Brisbane mentoring program brings multidisciplinary professionals together

August 22, 2012

Kittelson & Associate’s Brisbane office happened upon the opportunity to participate in Queensland University of Technology’s (QUT) Career Mentor Scheme when an environmental engineering student applied for Kittelson’s summer internship program. Though the firm’s service areas did not fit her career interests, she did ask Zach Clark—a Senior Engineer at Kittelson—to become her mentor. Since then, additional Kittelson staff in Brisbane has volunteered to serve as mentors for QUT students, encouraging relationships that are benefiting both the experienced engineers and the fledgling professionals who seek their advice.

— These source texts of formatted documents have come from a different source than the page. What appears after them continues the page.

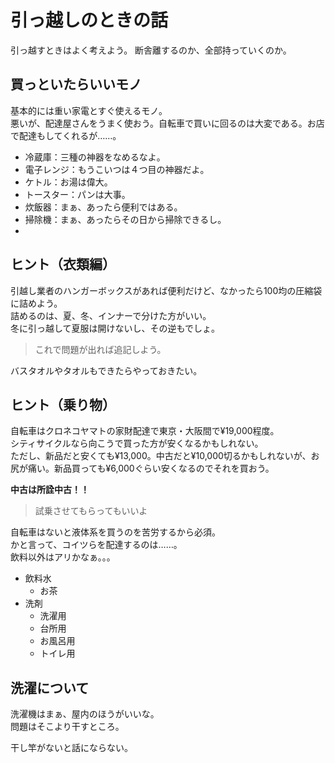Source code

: # 引っ越しのときの話

引っ越すときはよく考えよう。
断舎離するのか、全部持っていくのか。

## 買っといたらいいモノ

基本的には重い家電とすぐ使えるモノ。  
悪いが、配達屋さんをうまく使おう。自転車で買いに回るのは大変である。お店で配達もしてくれるが……。

- 冷蔵庫：三種の神器をなめるなよ。
- 電子レンジ：もうこいつは４つ目の神器だよ。
- ケトル：お湯は偉大。
- トースター：パンは大事。
- 炊飯器：まぁ、あったら便利ではある。
- 掃除機：まぁ、あったらその日から掃除できるし。
- 

## ヒント（衣類編）

引越し業者のハンガーボックスがあれば便利だけど、なかったら100均の圧縮袋に詰めよう。  
詰めるのは、夏、冬、インナーで分けた方がいい。  
冬に引っ越して夏服は開けないし、その逆もでしょ。

> これで問題が出れば追記しよう。

バスタオルやタオルもできたらやっておきたい。

## ヒント（乗り物）

自転車はクロネコヤマトの家財配達で東京・大阪間で¥19,000程度。  
シティサイクルなら向こうで買った方が安くなるかもしれない。  
ただし、新品だと安くても¥13,000。中古だと¥10,000切るかもしれないが、お尻が痛い。新品買っても¥6,000ぐらい安くなるのでそれを買おう。

**中古は所詮中古！！**

> 試乗させてもらってもいいよ

自転車はないと液体系を買うのを苦労するから必須。  
かと言って、コイツらを配達するのは……。  
飲料以外はアリかなぁ。。。

- 飲料水
  - お茶
- 洗剤
  - 洗濯用
  - 台所用
  - お風呂用
  - トイレ用

## 洗濯について

洗濯機はまぁ、屋内のほうがいいな。  
問題はそこより干すところ。

干し竿がないと話にならない。

## 
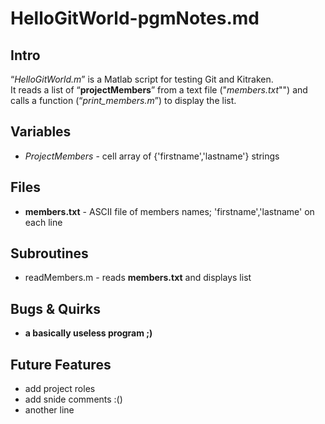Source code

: # **HelloGitWorld-pgmNotes.md**
## Intro  


“*HelloGitWorld.m*” is a Matlab script for testing Git and Kitraken.  
It reads a list of “**projectMembers**” from a text file ("*members.txt*"") and calls a function (“*print_members.m*”) to display the list.


## Variables
* *ProjectMembers* - cell array of {'firstname','lastname'} strings
## Files
* **members.txt** - ASCII file of members names; 'firstname','lastname' on each line
## Subroutines
* readMembers.m - reads **members.txt** and displays list
## Bugs & Quirks
* **a basically useless program ;)**
## Future Features
* add project roles
* add snide comments :()
* another line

The QUT Career Mentor Scheme matches students with professionals to help guide the students’ transition to the workplace. In addition to requirements the students must meet during the year-long mentorship, the Program provides guidance in how both the mentor and mentee can forge an effective relationship and meet specific program objectives together.

Since February, Zach and his mentee have met regularly to discuss a broad range of professional development topics, from how to present well during job interviews and foster teamwork among colleagues to setting and achieving professional goals and making the most of networking opportunities.

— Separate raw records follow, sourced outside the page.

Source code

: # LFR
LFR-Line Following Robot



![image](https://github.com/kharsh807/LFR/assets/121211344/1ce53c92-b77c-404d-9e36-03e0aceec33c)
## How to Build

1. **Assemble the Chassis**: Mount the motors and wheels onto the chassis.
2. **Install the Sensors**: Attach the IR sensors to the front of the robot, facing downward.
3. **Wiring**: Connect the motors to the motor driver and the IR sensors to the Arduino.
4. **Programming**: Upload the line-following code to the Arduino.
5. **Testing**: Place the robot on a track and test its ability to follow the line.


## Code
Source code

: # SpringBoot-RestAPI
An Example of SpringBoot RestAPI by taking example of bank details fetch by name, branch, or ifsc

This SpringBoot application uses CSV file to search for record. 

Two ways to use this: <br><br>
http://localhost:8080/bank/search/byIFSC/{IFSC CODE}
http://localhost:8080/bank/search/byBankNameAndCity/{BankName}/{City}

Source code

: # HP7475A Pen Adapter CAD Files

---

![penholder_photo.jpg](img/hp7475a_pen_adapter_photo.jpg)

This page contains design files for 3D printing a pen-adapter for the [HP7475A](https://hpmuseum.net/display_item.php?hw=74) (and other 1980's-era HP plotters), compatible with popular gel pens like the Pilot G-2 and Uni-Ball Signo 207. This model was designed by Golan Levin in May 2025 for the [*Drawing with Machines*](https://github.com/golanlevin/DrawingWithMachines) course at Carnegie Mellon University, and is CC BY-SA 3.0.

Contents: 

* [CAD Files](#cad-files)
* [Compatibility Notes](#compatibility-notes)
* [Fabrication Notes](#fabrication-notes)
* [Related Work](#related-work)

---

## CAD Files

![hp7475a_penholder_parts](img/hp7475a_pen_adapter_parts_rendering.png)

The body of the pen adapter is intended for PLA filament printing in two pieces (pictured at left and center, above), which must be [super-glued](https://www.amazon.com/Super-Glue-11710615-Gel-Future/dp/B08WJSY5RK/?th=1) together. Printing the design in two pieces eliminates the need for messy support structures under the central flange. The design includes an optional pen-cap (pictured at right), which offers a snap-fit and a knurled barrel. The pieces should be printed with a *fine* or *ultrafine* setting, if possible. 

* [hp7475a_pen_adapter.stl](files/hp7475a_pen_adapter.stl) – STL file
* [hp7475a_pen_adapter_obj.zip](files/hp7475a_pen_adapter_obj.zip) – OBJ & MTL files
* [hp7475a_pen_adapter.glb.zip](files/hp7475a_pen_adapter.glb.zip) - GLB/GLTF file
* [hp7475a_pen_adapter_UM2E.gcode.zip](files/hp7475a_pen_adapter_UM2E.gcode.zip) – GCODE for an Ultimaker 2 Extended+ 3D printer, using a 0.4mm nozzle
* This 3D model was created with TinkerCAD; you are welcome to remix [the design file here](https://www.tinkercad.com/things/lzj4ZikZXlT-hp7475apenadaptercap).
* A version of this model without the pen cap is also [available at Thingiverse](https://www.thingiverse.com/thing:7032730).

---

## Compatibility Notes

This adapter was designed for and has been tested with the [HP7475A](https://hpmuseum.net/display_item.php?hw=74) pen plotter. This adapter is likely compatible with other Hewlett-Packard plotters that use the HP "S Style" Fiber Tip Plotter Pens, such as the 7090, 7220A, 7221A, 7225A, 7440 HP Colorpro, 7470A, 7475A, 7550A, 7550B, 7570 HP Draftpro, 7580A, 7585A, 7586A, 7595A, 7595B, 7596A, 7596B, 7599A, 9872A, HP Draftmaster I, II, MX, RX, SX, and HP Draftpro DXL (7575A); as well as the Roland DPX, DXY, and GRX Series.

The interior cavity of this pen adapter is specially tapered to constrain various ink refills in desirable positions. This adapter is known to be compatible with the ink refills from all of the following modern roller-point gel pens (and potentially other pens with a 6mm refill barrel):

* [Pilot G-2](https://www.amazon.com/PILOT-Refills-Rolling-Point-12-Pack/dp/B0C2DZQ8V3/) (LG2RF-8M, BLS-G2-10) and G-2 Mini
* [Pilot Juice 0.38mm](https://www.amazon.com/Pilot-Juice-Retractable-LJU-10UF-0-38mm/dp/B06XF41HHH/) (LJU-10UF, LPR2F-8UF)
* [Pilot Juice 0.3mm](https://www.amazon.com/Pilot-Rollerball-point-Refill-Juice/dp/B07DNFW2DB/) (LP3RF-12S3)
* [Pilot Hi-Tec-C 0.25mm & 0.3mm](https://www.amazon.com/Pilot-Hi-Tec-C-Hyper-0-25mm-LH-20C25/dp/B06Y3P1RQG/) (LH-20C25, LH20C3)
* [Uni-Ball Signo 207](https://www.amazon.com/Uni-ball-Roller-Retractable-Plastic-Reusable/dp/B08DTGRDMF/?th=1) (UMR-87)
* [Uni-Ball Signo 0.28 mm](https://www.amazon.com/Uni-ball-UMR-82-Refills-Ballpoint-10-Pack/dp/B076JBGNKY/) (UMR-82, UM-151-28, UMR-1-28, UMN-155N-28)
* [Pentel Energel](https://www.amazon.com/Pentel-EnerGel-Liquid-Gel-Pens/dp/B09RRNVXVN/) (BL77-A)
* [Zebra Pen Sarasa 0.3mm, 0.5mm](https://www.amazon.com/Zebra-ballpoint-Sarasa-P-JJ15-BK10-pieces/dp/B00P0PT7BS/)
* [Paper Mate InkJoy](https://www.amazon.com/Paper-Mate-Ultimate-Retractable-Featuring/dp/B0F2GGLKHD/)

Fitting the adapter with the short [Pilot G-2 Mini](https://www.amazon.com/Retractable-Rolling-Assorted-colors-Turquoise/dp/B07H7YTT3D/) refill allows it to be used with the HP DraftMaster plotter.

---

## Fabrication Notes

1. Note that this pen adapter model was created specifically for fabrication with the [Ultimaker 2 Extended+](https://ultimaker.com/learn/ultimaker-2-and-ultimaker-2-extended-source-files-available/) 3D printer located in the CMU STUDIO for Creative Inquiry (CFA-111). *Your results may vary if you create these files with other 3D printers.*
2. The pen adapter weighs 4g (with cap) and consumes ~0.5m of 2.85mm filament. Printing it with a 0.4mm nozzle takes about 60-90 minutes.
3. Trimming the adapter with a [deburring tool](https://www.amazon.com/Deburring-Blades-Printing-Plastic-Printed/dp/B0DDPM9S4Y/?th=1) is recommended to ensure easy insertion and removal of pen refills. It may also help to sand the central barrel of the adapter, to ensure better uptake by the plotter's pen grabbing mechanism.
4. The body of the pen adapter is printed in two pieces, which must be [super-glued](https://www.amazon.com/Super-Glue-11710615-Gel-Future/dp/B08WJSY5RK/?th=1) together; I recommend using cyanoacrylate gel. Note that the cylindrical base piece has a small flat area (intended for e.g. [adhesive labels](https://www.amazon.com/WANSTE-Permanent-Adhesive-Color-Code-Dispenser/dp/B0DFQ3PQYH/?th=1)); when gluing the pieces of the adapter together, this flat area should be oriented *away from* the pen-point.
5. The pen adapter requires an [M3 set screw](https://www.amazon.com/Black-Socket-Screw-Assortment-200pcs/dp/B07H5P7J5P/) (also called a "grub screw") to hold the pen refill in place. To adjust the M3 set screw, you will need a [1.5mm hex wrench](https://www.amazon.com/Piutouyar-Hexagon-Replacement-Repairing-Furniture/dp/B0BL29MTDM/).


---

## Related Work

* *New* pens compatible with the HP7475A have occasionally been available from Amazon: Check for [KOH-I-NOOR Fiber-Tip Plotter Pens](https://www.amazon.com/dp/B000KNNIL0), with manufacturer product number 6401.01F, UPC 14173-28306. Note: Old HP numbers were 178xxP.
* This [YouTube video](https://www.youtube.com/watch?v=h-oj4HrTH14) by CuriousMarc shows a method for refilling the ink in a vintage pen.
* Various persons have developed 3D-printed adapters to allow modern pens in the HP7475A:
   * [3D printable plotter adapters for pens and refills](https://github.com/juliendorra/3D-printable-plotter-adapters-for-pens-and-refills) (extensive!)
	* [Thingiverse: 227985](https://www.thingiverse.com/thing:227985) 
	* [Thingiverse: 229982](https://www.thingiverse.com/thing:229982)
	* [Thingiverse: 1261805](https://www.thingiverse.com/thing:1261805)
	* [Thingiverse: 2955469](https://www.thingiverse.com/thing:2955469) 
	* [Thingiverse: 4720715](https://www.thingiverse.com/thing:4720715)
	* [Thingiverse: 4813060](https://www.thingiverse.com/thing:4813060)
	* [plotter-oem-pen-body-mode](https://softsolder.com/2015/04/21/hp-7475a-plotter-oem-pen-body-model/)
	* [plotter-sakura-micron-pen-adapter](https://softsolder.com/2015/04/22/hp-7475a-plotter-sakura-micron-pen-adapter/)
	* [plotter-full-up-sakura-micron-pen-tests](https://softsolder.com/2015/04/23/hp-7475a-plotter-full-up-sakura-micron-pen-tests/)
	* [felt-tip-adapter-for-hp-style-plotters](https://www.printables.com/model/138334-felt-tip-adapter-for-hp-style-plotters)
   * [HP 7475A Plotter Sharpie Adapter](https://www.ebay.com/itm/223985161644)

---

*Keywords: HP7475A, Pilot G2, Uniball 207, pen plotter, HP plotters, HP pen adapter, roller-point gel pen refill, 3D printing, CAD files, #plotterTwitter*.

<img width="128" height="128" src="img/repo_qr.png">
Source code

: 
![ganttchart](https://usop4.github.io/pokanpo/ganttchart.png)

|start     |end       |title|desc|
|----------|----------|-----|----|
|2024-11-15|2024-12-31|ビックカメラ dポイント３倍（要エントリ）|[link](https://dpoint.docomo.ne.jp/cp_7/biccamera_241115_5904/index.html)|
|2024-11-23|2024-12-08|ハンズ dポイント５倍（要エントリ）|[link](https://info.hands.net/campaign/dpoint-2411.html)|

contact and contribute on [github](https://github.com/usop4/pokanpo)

“The first time I met with my mentee, we talked about what process she envisioned and how she works best. She’s a little less structured and that has worked out quite well for us,” he says. “We talk about goals and objectives, both short term and long term, and how to reach those. It’s worked out well because it’s been quite fluid.”

Zach notes that while he and his mentee are focusing their careers different fields within engineering, there are many commonalities. Their conversations explore the differences in working for a large firm versus a small one and a multidisciplinary firm versus a specialized company. The pair also discusses presentation skills, resume writing, and how to resolve personality conflicts with co-workers.

“What she struggles with, and I can definitely relate to this coming out of university, is that you feel you have a good handle on the more technical things and what you could really use some help with are the soft skills,” he says.

Zach adds that he benefits as much from the experience as his mentee does. It allows him to give back to the professional community and hone his mentoring skills so he can help other emerging professionals in the future. His experience with his mentee emphasizes the importance of professional development and sharing one’s knowledge with a younger generation of engineers and planners.